Perhaps it was meant to be Glass, but the meat of this concert’s message came with the pairing of Dmitri Shostakovich’s Symphony No. 9 in E-flat major, Op. 70 and Erich Korngold’s Violin Concerto in D major, Op. 35. Both works were written in 1945 by composers who took starkly different tacks when it came to political commentary.

Shostakovich, now an archetype of the defiant artist, wrote his ninth symphony at the request-slash-command of Joseph Stalin. It was supposed to be something heroic, something to memorialize the Soviet contributions to the fight against Nazism. Shostakovich gave Stalin satire: brimming with trills and triangles and pizzicati and all the silly sounds one could draw from an orchestra, the symphony is effeminate and bulbous and spoils all hope of finding a moment of heroism in the score. When he’s being heartfelt, Shostakovich dares to mourn the Soviet regime with careful nods to Hasidic tonality.

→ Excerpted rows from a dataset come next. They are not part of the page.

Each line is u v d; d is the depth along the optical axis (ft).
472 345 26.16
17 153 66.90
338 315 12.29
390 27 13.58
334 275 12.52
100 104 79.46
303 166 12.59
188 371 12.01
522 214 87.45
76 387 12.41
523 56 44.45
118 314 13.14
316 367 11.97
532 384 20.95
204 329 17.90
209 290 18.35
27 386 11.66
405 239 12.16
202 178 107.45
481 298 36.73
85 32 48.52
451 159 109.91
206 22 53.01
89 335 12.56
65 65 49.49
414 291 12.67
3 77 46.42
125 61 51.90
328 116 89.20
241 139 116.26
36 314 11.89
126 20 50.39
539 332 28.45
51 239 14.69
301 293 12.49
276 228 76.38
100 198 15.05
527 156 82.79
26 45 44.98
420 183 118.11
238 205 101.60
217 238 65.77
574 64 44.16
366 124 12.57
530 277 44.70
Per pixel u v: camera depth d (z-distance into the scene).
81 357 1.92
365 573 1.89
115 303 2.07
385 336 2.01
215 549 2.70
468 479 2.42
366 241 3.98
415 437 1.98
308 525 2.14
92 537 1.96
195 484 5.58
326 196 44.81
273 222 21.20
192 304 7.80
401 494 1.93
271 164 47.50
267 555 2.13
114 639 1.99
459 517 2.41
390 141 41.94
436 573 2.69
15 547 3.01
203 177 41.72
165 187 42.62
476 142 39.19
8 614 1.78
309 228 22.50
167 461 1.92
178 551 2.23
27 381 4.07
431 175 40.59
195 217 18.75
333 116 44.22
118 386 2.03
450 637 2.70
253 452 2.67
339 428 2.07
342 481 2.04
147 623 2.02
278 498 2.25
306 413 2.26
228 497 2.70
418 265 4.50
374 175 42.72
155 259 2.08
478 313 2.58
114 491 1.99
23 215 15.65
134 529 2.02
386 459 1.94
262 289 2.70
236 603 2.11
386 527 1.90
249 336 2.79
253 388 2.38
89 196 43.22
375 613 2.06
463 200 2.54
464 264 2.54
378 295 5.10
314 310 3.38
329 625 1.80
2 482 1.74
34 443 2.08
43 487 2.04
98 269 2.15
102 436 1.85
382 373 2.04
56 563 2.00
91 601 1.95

Korngold’s answer to the growing antiseminitism in prewar Europe was to emigrate; the Austrian composer moved to California in 1934 and made a name for himself composing Hollywood film scores. He stuck to the Romantic style he developed in Austria, which not only gave us the unmistakable sound of lush, sweeping film soundtracks, but became Korngold’s act of political defiance: He would create beauty, but not where the world was ugly.

Violinist James Ehnes seemed to relish in that beauty, as he took the stage for Korngold’s Violin Concerto. It was strangely free from ego – and maybe unfortunately free from indulgence – but Ehnes delivered a taut, loving performance.

Much credit is due to NACO music director Alexander Shelley, who did double duty as maestro and tour guide for this murky program. On the podium, Shelley has a knack for tasteful imperfection, where he shrugs off the metronome and allows his orchestra the space to tell their own truths, phrase by phrase. He no doubt made sure we felt the full impact of Lizée’s miniature, Shostakovich’s Symphony and Korngold’s Concerto, and though it fell short in message, Shelley conducted Glass’ new symphony from memory, and that’s worth a mention.

Truth in Our Time is a breath of fresh air for anyone who has been frustrated by a vague, word-salad-like concert theme. With their much-anticipated touring program, NACO has made space for actual, tangible truths about life in 2022.

The April 14 performance was livestreamed on the NAC website and is available on demand until May 5, 2022.